───── Brano fornito ─────

Questo articolo fa parte dello speciale Un Piano per il Paese
Le note che seguono affrontano soltanto un aspetto, per quanto decisivo, della questione relativa alle disuguaglianze nel campo dell’istruzione e della formazione. Il panorama è assai più vasto di quello che tracceremo qui sommariamente e comprende tutti i segmenti dell’arco educativo e formativo, dal periodo 0-6 anni (nidi e scuole dell’infanzia) fino all’educazione degli adulti e alla formazione permanente (lifelong learning).
Una prima osservazione, di carattere ancora generalissimo, è che il sistema nella sua interezza ha bisogno di interventi volti ad arricchire per tutti la qualità dell’offerta educativa e che solo nel quadro di un innalzamento complessivo dei risultati potranno trovare spazio soluzioni equitative reali. In altre parole, non è pensabile un aumento in termini di equità pagato con l’abbassamento della qualità: si tratterebbe infatti di un inganno ottico, che lascerebbe comunque indietro chi dispone di minori mezzi.

───── Insieme di dati ─────

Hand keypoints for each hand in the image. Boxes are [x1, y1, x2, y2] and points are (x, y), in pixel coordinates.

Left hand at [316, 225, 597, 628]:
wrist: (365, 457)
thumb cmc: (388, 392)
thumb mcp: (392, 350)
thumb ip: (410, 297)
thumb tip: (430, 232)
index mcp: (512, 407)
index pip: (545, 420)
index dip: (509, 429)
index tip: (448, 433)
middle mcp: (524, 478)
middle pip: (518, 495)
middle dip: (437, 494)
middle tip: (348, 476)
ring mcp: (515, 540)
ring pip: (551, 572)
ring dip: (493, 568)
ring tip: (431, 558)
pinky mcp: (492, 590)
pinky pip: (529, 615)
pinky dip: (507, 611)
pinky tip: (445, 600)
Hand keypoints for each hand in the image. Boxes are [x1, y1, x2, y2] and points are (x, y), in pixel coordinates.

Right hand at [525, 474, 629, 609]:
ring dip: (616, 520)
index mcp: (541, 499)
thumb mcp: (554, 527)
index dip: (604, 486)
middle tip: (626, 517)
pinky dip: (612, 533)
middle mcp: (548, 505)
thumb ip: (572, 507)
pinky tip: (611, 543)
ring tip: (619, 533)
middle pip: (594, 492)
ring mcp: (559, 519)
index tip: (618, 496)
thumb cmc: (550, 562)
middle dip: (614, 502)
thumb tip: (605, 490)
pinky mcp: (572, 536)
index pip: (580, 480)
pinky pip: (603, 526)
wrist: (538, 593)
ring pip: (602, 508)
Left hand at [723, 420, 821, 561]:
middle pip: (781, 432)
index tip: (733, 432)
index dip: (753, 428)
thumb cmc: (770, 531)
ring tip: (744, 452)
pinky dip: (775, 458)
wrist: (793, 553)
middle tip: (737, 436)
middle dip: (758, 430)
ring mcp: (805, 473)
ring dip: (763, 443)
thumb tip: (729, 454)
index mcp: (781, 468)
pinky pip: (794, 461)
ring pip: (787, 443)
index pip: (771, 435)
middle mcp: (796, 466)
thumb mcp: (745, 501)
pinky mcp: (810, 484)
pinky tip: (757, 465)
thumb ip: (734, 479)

─────
───── Insieme di dati ─────

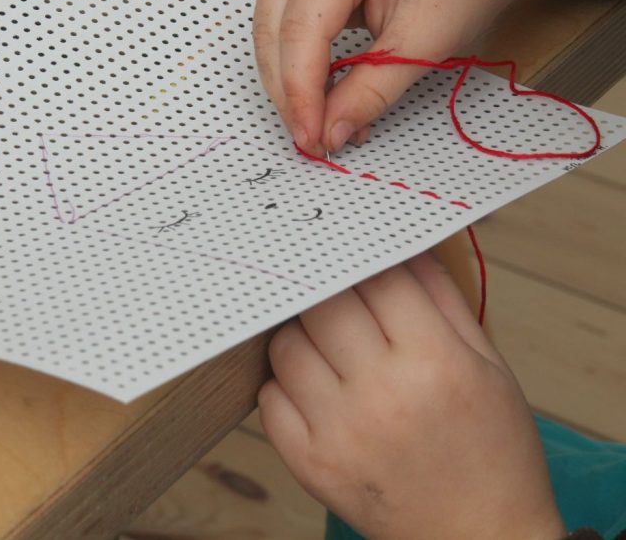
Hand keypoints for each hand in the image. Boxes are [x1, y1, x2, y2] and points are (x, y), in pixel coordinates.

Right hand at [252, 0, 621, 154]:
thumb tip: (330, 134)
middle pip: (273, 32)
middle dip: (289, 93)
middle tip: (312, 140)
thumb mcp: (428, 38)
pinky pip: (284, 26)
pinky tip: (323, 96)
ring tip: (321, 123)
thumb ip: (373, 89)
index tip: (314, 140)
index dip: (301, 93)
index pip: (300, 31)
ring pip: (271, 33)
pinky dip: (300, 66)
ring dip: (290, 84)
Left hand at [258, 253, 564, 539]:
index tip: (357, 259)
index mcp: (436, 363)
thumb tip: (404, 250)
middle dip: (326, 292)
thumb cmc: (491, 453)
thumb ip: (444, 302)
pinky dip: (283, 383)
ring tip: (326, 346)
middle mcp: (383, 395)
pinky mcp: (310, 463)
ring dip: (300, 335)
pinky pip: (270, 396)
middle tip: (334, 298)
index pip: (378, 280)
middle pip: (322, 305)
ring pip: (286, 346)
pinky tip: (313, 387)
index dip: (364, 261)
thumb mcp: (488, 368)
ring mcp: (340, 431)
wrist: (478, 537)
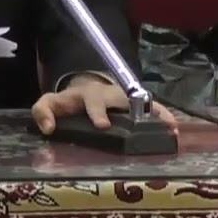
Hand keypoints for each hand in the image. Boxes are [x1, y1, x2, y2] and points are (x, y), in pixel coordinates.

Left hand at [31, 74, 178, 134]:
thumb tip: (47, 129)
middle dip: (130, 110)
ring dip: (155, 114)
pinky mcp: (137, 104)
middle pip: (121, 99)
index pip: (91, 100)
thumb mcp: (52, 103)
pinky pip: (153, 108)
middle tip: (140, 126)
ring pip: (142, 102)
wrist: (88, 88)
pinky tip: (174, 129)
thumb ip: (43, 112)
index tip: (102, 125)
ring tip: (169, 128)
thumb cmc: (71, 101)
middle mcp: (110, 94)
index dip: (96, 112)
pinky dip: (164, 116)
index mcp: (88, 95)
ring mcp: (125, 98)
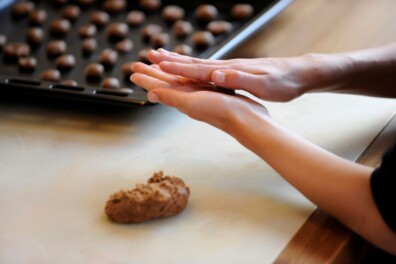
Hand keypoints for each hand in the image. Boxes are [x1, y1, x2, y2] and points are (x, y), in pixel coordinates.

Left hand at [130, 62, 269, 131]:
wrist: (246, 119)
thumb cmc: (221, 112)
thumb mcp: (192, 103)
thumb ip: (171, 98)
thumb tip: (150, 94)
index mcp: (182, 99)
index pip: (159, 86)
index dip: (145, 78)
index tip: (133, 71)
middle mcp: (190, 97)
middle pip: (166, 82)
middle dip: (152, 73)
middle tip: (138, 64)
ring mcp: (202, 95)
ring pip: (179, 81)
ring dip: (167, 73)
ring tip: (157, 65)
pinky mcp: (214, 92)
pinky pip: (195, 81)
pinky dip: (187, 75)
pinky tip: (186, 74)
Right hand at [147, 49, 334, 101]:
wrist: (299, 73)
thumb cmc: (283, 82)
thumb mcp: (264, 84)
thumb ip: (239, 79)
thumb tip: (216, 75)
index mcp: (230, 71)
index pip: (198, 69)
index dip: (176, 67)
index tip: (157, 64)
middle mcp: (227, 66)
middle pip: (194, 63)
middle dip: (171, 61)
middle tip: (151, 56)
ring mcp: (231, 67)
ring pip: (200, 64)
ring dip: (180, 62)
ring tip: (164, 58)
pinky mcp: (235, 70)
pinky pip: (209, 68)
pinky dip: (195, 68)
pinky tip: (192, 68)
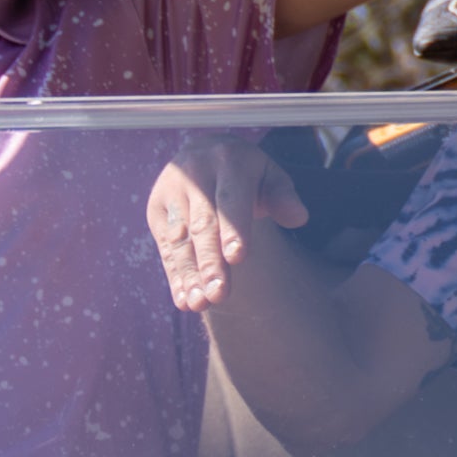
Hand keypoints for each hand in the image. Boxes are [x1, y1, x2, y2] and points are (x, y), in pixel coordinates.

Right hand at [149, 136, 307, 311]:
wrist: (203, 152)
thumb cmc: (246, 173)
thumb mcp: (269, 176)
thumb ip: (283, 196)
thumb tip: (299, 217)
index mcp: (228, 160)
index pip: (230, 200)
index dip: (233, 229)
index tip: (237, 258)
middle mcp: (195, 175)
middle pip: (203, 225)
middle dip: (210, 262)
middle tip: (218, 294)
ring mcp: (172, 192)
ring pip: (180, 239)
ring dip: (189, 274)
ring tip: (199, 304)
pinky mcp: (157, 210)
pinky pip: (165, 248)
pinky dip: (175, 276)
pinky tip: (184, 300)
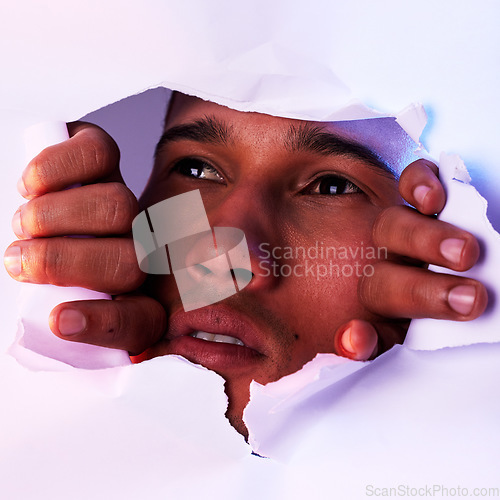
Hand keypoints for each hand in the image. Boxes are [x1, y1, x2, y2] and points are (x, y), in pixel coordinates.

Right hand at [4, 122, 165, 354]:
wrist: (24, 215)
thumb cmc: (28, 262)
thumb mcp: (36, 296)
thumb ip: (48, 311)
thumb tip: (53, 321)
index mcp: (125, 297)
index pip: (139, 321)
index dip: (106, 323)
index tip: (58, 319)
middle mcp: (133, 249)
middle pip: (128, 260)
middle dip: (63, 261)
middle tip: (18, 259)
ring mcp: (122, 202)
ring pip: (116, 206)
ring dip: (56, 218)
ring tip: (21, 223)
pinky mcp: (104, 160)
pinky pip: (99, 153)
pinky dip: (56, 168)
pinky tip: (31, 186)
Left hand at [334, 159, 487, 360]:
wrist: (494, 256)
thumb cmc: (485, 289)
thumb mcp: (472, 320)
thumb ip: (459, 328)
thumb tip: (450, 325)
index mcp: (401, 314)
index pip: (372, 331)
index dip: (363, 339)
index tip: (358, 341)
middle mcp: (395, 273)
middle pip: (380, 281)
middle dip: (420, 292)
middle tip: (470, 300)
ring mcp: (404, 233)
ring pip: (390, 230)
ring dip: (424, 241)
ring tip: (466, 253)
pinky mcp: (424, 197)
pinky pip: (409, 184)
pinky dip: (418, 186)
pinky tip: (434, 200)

─────

> _Istruzioni da seguire_: Ricopia per intero, parola per parola, il brano sulle disuguaglianze nell'istruzione.

> _Risposta all'esercizio_:
Questo articolo fa parte dello speciale Un Piano per il Paese
Le note che seguono affrontano soltanto un aspetto, per quanto decisivo, della questione relativa alle disuguaglianze nel campo dell’istruzione e della formazione. Il panorama è assai più vasto di quello che tracceremo qui sommariamente e comprende tutti i segmenti dell’arco educativo e formativo, dal periodo 0-6 anni (nidi e scuole dell’infanzia) fino all’educazione degli adulti e alla formazione permanente (lifelong learning).
Una prima osservazione, di carattere ancora generalissimo, è che il sistema nella sua interezza ha bisogno di interventi volti ad arricchire per tutti la qualità dell’offerta educativa e che solo nel quadro di un innalzamento complessivo dei risultati potranno trovare spazio soluzioni equitative reali. In altre parole, non è pensabile un aumento in termini di equità pagato con l’abbassamento della qualità: si tratterebbe infatti di un inganno ottico, che lascerebbe comunque indietro chi dispone di minori mezzi.